ただ、全身鎧を着ている筋肉質な男だったからだろうか。
先ほどレクセイナたちの背後まで吹っ飛んでいった冒険者と違い、ゴロゴロと重そうに地面を転がるように、飛ばされていった。
弱くなってきた風に、中年冒険者が余裕綽々の表情で無精ひげを掻く。
「あれは、罰ゲーだろ。というか、あいつ前衛の盾役だろ。盾役が、なに吹っ飛ばされてるんだ」
思わず後ろを振り返って二度見している中年冒険者に、レクセイナも同じく振り返って、視線を向ける。
転がっている間に口に土が入ったのか、向こう側まで飛ばされていった盾役の冒険者は、最終的に止まると、微妙な表情を浮かべながらノソノソと立ち上がっていた。
だけど、地面を転がるのはちょっと楽しそうでもある。
「では、私たちも一緒に吹っ飛ばされますか?」
「嫌だぜ。なんでわざわざ汚れねぇといけないんだ」
軽口を叩きながら、魔法の余波で生じた暴風が完全に収まるのを呑気に待つ。
着弾した魔法の余波が発生するまでの僅か一瞬だったが、確かにボスが息絶えたのを確認していた。数え切れないほどの魔物を率いていた、強大なボスを倒したのだ。
達成感が、心の底から溢れ出してくる。
余波の暴風が完全に収まって、ボスの巨体が容赦なく風の刃で引き裂かれているのを見ても、実感が中々湧いてこない。
それでも、少しずつ実感が湧いてきて、冒険者たちを見る私の顔にも笑顔が溢れてくるのを感じる。

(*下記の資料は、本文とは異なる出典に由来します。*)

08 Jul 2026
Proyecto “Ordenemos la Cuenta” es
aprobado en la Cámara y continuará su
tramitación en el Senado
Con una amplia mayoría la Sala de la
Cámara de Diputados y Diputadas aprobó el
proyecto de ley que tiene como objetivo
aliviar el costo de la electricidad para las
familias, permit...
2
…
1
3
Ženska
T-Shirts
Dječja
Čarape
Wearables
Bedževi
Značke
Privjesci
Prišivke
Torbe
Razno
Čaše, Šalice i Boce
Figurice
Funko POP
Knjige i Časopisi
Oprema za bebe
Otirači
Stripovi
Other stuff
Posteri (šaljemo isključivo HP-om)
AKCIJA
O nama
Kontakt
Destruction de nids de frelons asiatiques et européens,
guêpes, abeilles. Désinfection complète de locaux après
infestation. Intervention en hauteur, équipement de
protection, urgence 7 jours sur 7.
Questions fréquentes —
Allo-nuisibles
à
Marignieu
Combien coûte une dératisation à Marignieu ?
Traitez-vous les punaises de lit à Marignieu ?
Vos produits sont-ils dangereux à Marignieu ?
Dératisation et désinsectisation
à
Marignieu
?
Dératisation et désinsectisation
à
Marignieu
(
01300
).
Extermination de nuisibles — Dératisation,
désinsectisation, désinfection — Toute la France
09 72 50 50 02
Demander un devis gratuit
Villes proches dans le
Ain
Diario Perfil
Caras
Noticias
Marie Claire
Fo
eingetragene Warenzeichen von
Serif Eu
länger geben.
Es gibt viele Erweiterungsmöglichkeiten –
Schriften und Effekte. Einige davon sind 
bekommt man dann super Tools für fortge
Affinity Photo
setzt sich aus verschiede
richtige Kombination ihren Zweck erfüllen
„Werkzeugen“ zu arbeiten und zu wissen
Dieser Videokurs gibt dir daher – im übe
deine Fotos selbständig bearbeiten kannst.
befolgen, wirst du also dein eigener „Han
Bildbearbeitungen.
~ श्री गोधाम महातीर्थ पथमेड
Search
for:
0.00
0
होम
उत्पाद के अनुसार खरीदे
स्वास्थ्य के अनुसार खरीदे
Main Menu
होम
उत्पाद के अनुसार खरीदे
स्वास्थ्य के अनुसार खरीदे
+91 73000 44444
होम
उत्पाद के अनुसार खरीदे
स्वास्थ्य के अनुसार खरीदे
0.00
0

他の村を襲っていた魔物は、ボスが倒れたことで撤退していっていた。
私たちは、村を守り切れたのだ。
「おーーい! レクセイナ~!!」
声がする方に半身を向けると、村の中心部がある所から、オルデンが手を振りながらやってきていた。
「オルデンっーーー!!!」
オルデンの方へ、走っていく。
合流した2人の明るいハイタッチが、戦いが終わった村に軽やかに響いた――――。